→ **Data in this exercise**

════════════════════

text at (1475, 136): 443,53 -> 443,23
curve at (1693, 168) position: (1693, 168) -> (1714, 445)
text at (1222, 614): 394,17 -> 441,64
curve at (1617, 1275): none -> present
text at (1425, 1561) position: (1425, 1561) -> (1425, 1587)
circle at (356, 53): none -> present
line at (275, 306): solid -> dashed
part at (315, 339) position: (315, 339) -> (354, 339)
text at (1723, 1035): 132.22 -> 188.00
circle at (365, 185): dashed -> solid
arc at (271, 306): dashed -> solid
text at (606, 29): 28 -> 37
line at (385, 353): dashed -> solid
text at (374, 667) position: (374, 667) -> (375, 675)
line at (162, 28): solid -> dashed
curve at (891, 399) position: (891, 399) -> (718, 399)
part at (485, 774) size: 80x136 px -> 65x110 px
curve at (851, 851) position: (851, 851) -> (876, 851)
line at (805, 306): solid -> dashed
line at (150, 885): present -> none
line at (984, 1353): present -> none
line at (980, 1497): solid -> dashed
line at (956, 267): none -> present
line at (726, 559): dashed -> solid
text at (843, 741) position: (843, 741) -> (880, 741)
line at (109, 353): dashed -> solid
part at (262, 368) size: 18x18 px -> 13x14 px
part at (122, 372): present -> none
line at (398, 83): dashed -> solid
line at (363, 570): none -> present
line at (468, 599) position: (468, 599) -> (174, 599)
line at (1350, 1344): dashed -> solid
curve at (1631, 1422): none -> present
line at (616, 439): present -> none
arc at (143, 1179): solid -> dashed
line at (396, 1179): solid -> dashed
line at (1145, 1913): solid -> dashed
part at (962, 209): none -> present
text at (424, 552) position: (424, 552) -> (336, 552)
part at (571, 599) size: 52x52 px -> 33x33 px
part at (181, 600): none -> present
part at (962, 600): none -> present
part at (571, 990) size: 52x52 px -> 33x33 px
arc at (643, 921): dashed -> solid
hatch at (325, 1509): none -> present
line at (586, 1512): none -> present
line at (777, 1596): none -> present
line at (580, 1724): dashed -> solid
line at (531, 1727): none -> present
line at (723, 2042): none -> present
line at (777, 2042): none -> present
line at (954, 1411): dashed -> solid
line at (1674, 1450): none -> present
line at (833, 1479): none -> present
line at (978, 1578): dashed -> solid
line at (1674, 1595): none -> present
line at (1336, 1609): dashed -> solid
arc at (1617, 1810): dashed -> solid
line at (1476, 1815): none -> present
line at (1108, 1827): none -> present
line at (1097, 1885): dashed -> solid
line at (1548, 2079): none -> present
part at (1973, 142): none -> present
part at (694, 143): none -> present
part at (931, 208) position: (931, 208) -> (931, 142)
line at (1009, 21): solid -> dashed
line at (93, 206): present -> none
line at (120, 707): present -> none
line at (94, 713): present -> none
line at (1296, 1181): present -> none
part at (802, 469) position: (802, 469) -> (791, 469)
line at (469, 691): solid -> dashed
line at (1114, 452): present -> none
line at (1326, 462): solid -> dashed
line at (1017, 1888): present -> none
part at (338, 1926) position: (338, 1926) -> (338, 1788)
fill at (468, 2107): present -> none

════════════════════

→ **Task goal**
Retype the rows from the first one through the row containing "line at (726, 559): dashed -> solid", reproducing each line without alteration.

→ **The answer**
text at (1475, 136): 443,53 -> 443,23
curve at (1693, 168) position: (1693, 168) -> (1714, 445)
text at (1222, 614): 394,17 -> 441,64
curve at (1617, 1275): none -> present
text at (1425, 1561) position: (1425, 1561) -> (1425, 1587)
circle at (356, 53): none -> present
line at (275, 306): solid -> dashed
part at (315, 339) position: (315, 339) -> (354, 339)
text at (1723, 1035): 132.22 -> 188.00
circle at (365, 185): dashed -> solid
arc at (271, 306): dashed -> solid
text at (606, 29): 28 -> 37
line at (385, 353): dashed -> solid
text at (374, 667) position: (374, 667) -> (375, 675)
line at (162, 28): solid -> dashed
curve at (891, 399) position: (891, 399) -> (718, 399)
part at (485, 774) size: 80x136 px -> 65x110 px
curve at (851, 851) position: (851, 851) -> (876, 851)
line at (805, 306): solid -> dashed
line at (150, 885): present -> none
line at (984, 1353): present -> none
line at (980, 1497): solid -> dashed
line at (956, 267): none -> present
line at (726, 559): dashed -> solid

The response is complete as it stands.